My companion and I trudge, searching for the escalator to take us up and out of the huge mall. Finally, we see it. Just beyond the perfume counters lies the single bottom step upon which we only need to set our feet and ride. However, our exhaustion from three miles of furniture store hiking – the huffing and puffing – is construed as enthusiasm for the swirl of scents wafting around us. Hearing our deep breaths, two heads pop up from behind the counters. Their bright faces read, “What? They’re showing interest?” and their eyes narrow.
Too weak to run away, we are descended upon by the clerks who fight like lions over two lost zebras. They argue, compete, and try to pull us in two different directions. Eventually, the woman abdicates and the young man takes us on a tour around his half of the semi circle. We don’t care which way we go, it’s the same distance to the escalator either way, or so we thought.

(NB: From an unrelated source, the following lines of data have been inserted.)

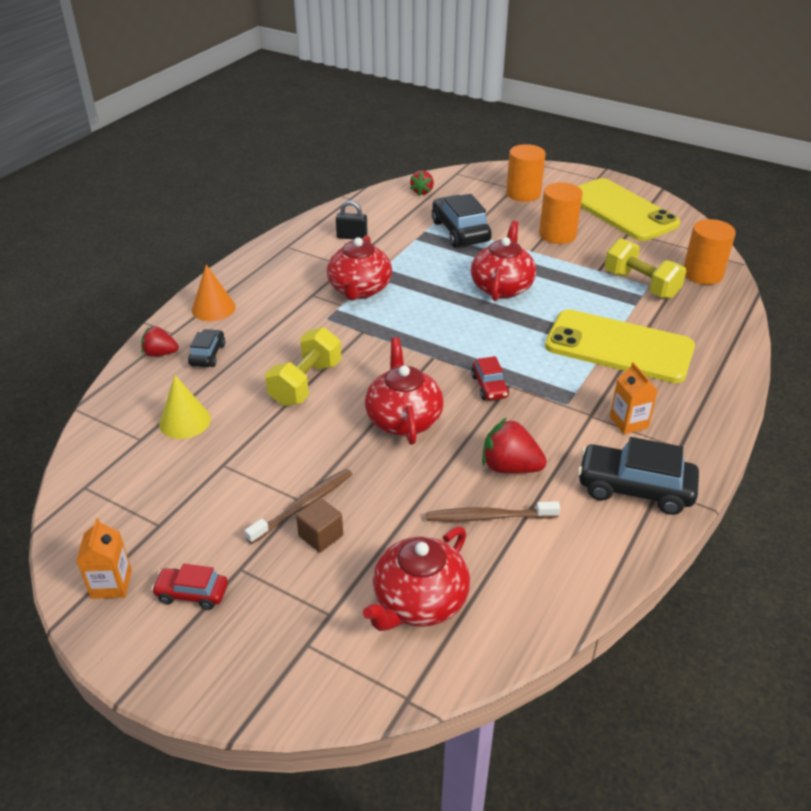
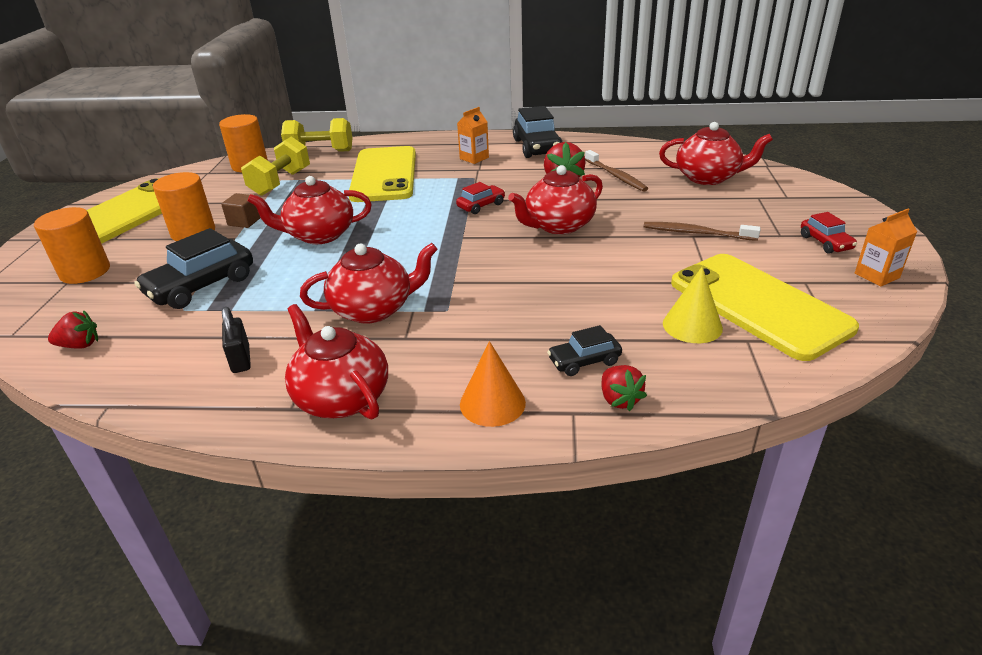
camera: 115 degrees left, 5 degrees down
(165, 472) = (758, 305): none -> yellow phone
(278, 262) = (341, 397): none -> red teapot
(306, 383) = (563, 282): yellow dumbbell -> yellow dumbbell (320, 152)
(321, 536) = (711, 218): brown cube -> brown cube (244, 221)

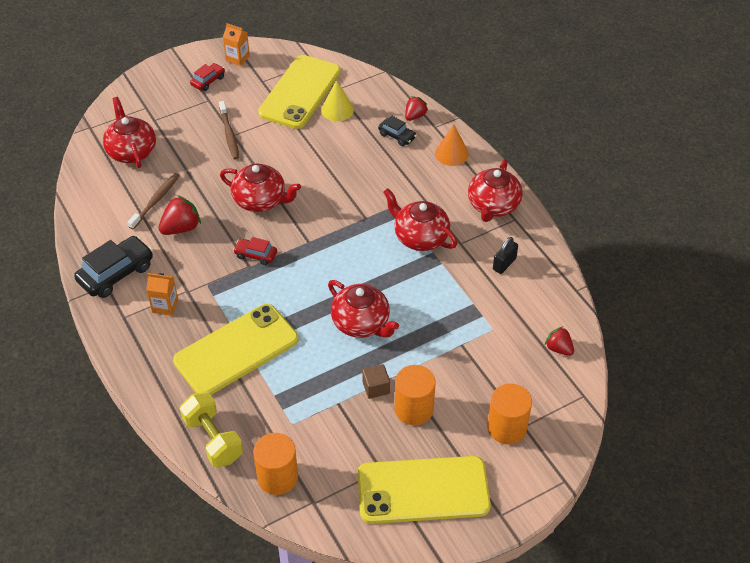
camera: 125 degrees left, 15 degrees up
(201, 286) = (466, 340): black car -> none
(280, 182) = (296, 419): yellow dumbbell -> none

The predator male begins his interpretive dance – a mating dance, it would seem. In retrospect, it was a war dance. He sprays something upward, flaps air currents into our faces, and stalks our expressions. I cough. My companion sneezes. The guy spritzes a paper card and waves it under our noses. We sidestep. He spins, grabs another bottle and squirts. I gag, back up, and trample a woman who, as I watch, has only used me for a flawless pick and roll while she darts to freedom. The young male is unfazed as my companion and I struggle for breath. Actually, I suspect he’s excited by it, because a fog rolls in. Competing stenches suddenly engulf us and there, whirling, spritzing, flapping, and waving, is the faintest outline of our attacker.
We crabwalk, shuffle, stop, drop and roll, execute the worm, and believe we’ve finally managed to run the smog gauntlet when out of the mists steps the female of the species. She’s braved his territory, invaded his hunting ground, and she’s wielding another bottle. Hell, she’s pulling them out of her pants pockets, her pink smock – is that a tote? I lose count around thirty super expensive, “unique” and “distinct” scents, and start to lose consciousness when the guy reappears with new quantities tantamount to Windex bottles and a five gallon bucket.
“Go! You’re my only hope!” I gasp and push my companion toward the escalator, our only escape from the low-lying toxic cloud. Snot drips and my eyes burn from the last attack of Eau de Ghost Pepper just as I succumb to the cedar-lime-herb-smoke-clean-classic-floral notes now crescendoed to a cacophony so noxious, I suspect my ears are bleeding.
Pressed to the filthy mall floor by all this exquisite luxury, I manage to wrangle my car key from my pants pocket and hold it out like a dull blade. I whip the fob’s dangling beads at the blobs in front of me until I hear gushing apologies and claims that they’re only trying to help as unseen hands drag me up to stand. I know it’s “the clerks” because they continue to relay the obscene prices and blistering 2% off sale while spinning me this way and that. Finally, I’m released back into the wild.
Blind, disoriented, and groping the air in front of me, I have only my fancy car key with which to brave the world. I stagger, struggling to breathe, but manage a choking sort of maniacal chuckle as I’ve finally figured out the game. Fob in hand, I grab the first ass I can find and pin a tail on that donkey. Only half satiated, I go hunting for the other one. I’m pretty sure I’ll know him by his scent.